One review here on Goodreads described this book as a gorgeous mess, and you know, that’s totally accurate. Reading this was an incredible amount of work; I wrote in the margins, highlighted bits, and left sticky notes all over this thing. In short, I treated this book pretty much the way I treat the books that get read for my lit classes, and that’s mostly because a book filled with this much attention to detail deserves to get reviewed by someone who loved it so very very much, at the very least. This was not the book I expected. This takes the whole fairy-fantasy genre thing, runs with it for a little bit, and then immediately creates something that feels really new.
Two quotes from the jacket feel super relevant — “this is not a love story” and “this isn’t a fairy tale; this is war.” I am not a fan of romance in books, really, but this book was not about ships or true love or any other tropes that dozens of other books have used and re-used. Don’t let the glittery cover fool you, because this is a violent book. We follow a band of magical teenage creatures who have survived a brutal war, and who now have to navigate the complex politics of a city that is still anything but peaceful. Online, I’ve seen this listed as being for teens 14 and up, and that just blows my mind, because this was such a heavy book. It didn’t shy away from the realities of war — violence, prostitution, grief, PTSD, and racism (there was the whole ethnic cleansing subtext (or maybe it was just text)).

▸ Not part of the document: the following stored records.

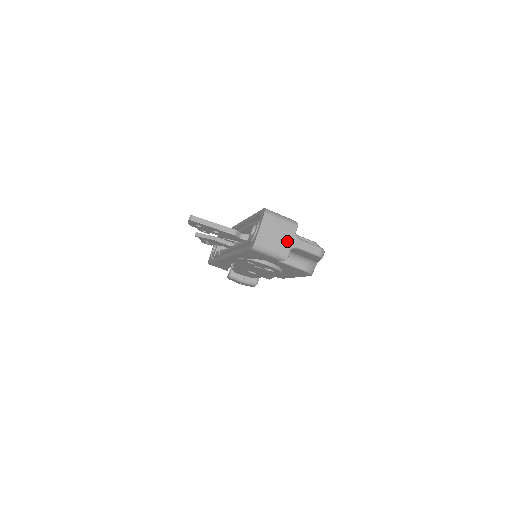
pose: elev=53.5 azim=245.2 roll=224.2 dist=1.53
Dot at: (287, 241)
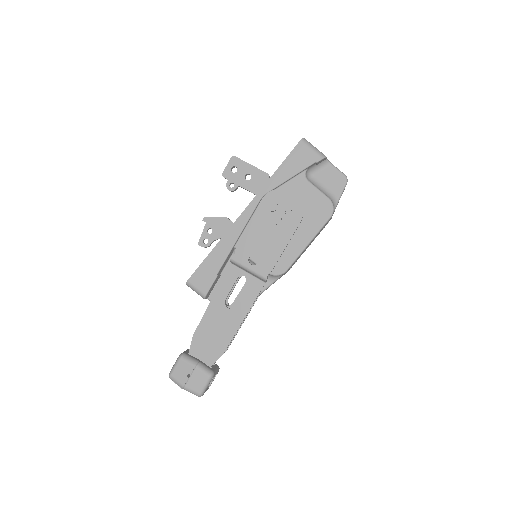
Dot at: occluded
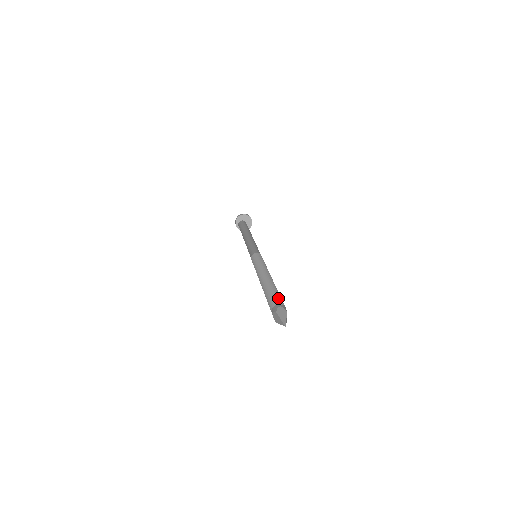
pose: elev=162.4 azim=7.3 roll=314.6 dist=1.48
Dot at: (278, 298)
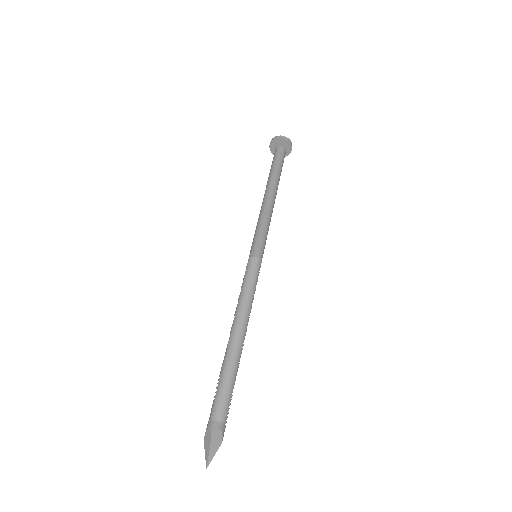
Dot at: (215, 402)
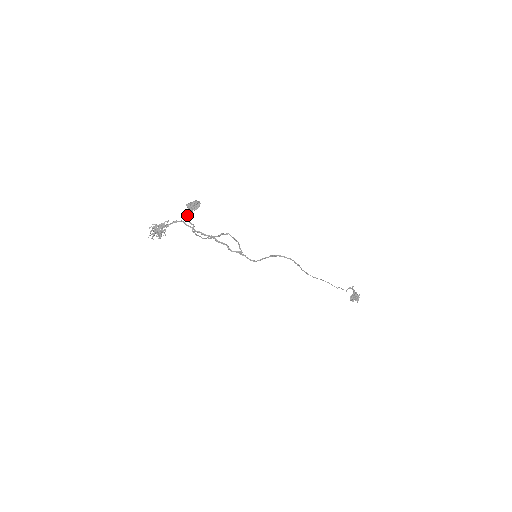
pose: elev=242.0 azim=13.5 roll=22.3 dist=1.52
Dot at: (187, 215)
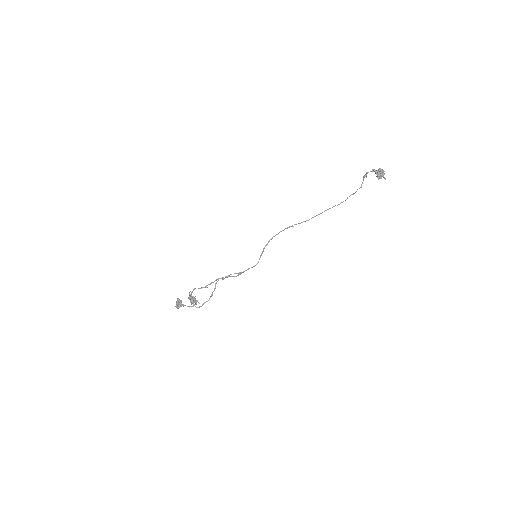
Dot at: (184, 305)
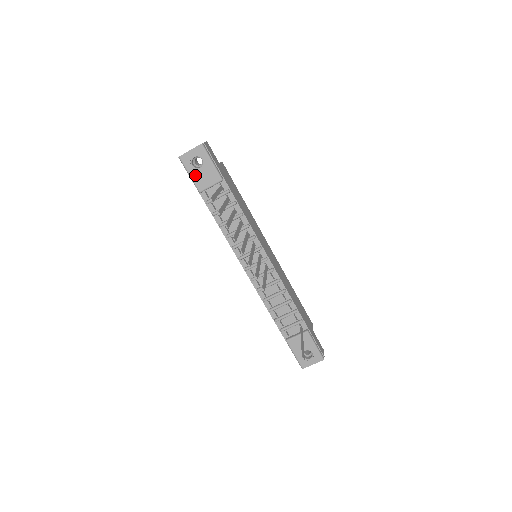
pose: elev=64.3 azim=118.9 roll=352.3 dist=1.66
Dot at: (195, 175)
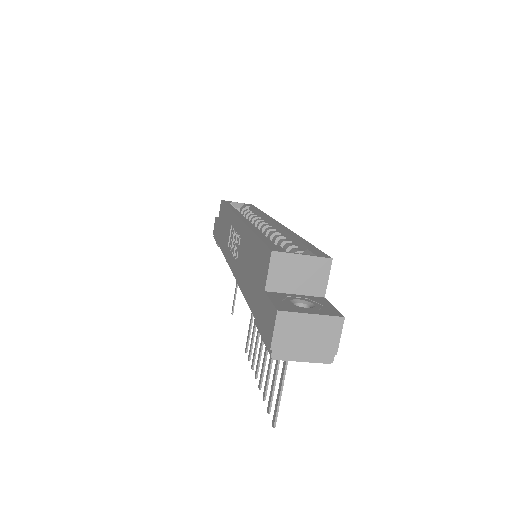
Dot at: occluded
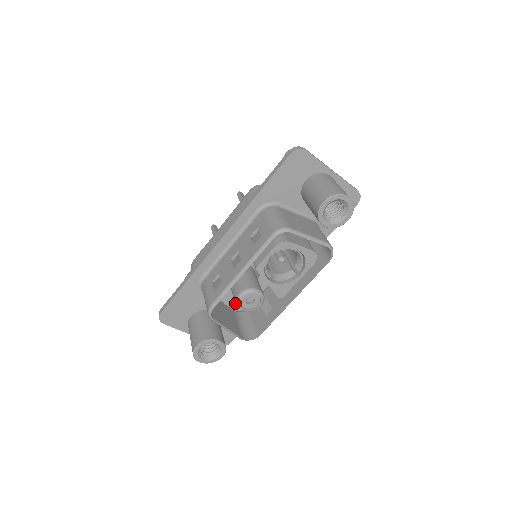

The whole thing was just phenomenal. The unreliable narrator, the way it moves throughout time, even the prose. Just read this: “Another smile from him, this one a little sad, and a word, not for the first time, flashed in Beckan’s mind: disarmed… This, not the bomb site, was where the war first affected Beckan. She was a little fairy who could barely read and the war wormed its way into her words.” This book was just astonishing.
(Also, the epilogue is hilarious and amazing.) (Especially that moment where Beckan speaks for herself at the end.) (Oh, and there is LGBTQIA+ rep in here, and it’s adorable.)